戦場のカメラマンたち ・・・ ヴェトナム戦争を取材した記者やカメラマンの記憶。取材中に亡くなった沢田教一(「泥まみれの死」講談社文庫))、嶋元啓三郎、一ノ瀬泰造(「地雷を踏んだらサヨウナラ講談社文庫)の三氏の追悼文を含む。戦場を駆け回ったということで、同士というか戦友のような特別な感情、連帯感をもつらしい。
   

 この三国の戦争はもちろん当時のこの国の社会主義者共産主義者に巨大な震撼を覚えさせた。ソルジェニツィンの「収容所群島」の初訳もこのころで、共産主義国家の不信とマルクス主義への疑惑が生まれるきっかけになった。ソ連収容所群島、中国のさまざまな時期の粛清、カンボジアの大虐殺などは報じられた当時には、真実ではないと疑義を唱える人も多かった。自分の記憶では、1980年代前半にはどれもたしかにあったことというのが共通理解で、当時の若い人には共産主義の理念と国家への共感はほぼ消えていたのではなかったかな。

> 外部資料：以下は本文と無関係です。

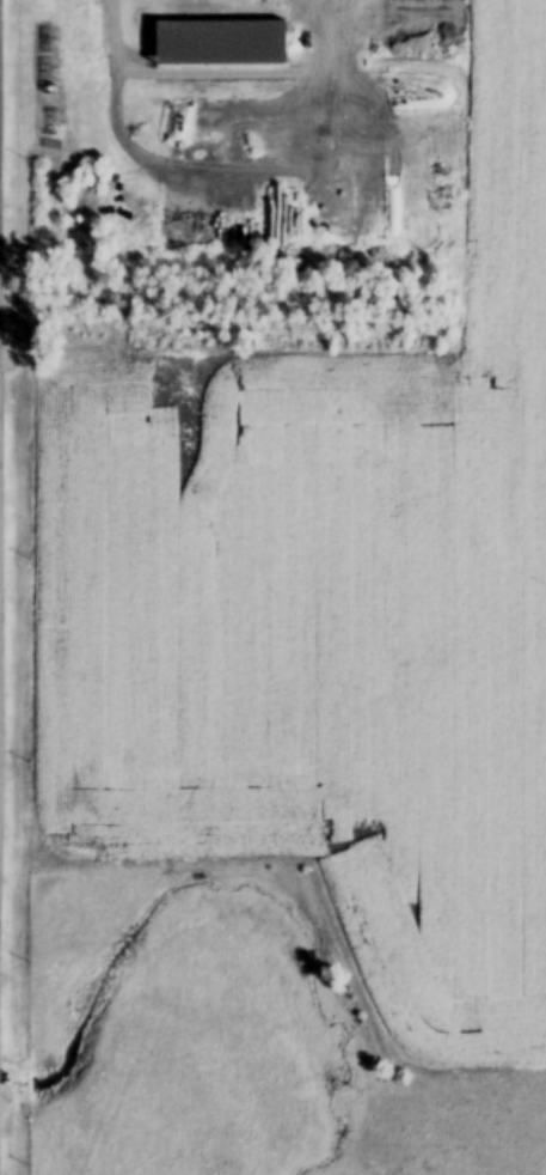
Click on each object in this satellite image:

 それに東南アジアの国々の関係が分かりにくいのは、どうやらそれぞれの民族が互いに憎悪と差別の感情をもっているらしいこと。それこそ三国志の昔から中国はヴェトナムへの侵略、支配を繰り返してきたし、東アジアから東南アジアにかけては商業・生産資本を華僑がほぼ一手に独占していて国外に移動しているから地元に還元しないで資本は蓄積しないし(経済成長が抑えられている)、複数の宗教があって互いの宗教に不寛容であったりしたし、とどうにもややこしい関係がある。ホー・チミンは中国に悪感情をもっていたし(生井英考「ジャングル・クルーズにうってつけの日ちくま学芸文庫)、ヴェトナムはカンボジアを実効支配しようとしてカンボジア人を差別していたし、カンボジア人は対抗するようにヴェトナム人を憎悪していたし。さらに高地の少数民族がいるとなっては、その関係の複雑さはその場所にいないし、とりあえず直接の利害関係を持たないわれわれのような読者からするとなんともわからない。それがこの本の後半にある戦争と虐殺のわかりにくさになっている。
 この地域では、たしか過去数百年は民族間の憎悪が戦争になり、虐殺になるほどまでには高まらない時代であったのではないかと思う(それ以前に民族間や宗教間の戦争や虐殺が頻発していた)。そういう多民族共存の優れた実績があったのが崩れたのは、19世紀にフランスが植民地支配をして、少数の人々を優遇し、大多数を差別するようになってからか。月並みな感想しかないが、民族が独立していること、主権をもっていることが戦争や虐殺を回避する方法なのだなあと思う。われながら浅はかであるが、それ以上を考えていないので、ここまで。お笑いください。